(TASK BRIEF) How many lines in the records below contain the string "pulmonary"? Reply with the number alone.

□ □ □ □

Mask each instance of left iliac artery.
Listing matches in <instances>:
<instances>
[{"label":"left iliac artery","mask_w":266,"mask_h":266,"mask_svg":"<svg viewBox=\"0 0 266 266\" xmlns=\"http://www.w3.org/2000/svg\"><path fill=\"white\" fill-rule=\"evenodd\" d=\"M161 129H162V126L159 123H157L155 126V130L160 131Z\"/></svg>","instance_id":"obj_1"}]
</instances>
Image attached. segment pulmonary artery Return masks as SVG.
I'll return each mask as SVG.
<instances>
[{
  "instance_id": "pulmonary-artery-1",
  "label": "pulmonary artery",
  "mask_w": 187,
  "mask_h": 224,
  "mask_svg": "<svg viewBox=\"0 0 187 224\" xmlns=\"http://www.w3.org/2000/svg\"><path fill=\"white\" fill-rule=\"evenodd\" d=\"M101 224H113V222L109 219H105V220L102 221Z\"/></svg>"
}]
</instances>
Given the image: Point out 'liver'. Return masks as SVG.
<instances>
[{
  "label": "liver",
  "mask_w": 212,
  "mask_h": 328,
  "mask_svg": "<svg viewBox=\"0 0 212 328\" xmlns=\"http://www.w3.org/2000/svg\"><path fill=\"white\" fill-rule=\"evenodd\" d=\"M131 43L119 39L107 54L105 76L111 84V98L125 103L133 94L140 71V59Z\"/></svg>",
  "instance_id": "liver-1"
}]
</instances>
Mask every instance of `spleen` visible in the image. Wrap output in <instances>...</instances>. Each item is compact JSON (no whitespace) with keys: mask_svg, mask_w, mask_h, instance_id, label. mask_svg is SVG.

□ □ □ □

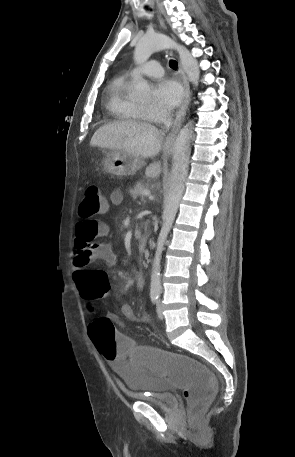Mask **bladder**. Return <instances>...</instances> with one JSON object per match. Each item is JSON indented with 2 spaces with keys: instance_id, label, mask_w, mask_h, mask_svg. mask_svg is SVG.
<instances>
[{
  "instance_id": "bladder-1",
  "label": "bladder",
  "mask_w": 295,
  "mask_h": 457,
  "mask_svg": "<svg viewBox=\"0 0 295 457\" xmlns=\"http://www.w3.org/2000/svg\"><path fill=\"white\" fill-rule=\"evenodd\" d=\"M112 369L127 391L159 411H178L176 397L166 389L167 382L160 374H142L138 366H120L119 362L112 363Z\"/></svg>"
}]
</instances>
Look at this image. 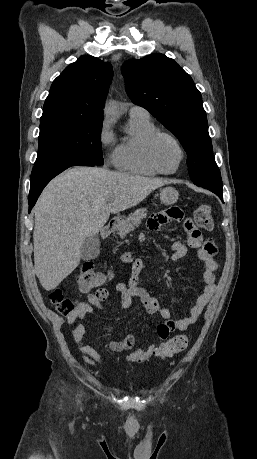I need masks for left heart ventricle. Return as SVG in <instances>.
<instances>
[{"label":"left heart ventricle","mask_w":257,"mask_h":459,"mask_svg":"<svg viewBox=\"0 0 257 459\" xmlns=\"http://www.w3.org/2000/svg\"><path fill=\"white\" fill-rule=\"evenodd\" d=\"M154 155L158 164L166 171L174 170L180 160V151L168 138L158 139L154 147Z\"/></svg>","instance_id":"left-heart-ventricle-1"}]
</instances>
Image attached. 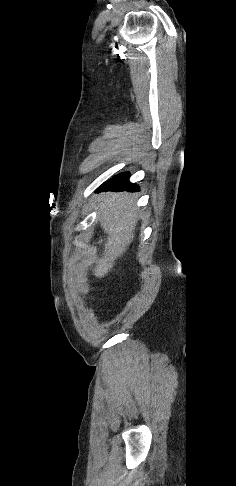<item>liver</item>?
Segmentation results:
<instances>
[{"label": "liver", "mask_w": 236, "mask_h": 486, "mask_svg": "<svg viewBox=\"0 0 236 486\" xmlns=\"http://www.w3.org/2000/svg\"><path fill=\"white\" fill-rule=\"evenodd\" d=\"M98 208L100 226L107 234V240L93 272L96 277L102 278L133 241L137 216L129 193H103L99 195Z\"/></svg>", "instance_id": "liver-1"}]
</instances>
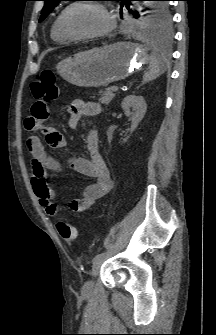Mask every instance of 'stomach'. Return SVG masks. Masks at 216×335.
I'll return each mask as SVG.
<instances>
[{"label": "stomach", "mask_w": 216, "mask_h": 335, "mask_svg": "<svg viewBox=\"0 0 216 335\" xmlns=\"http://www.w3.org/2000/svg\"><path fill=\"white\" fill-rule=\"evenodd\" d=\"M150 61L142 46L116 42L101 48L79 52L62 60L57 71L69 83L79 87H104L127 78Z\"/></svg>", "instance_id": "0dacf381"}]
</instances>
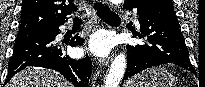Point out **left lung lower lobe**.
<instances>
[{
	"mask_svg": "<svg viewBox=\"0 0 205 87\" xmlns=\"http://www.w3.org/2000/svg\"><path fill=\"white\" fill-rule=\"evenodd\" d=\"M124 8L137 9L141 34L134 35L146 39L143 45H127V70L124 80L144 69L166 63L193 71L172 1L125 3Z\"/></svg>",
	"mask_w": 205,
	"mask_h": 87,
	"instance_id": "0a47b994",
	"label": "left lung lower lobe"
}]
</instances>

□ □ □ □

(EXERCISE OUTPUT) 3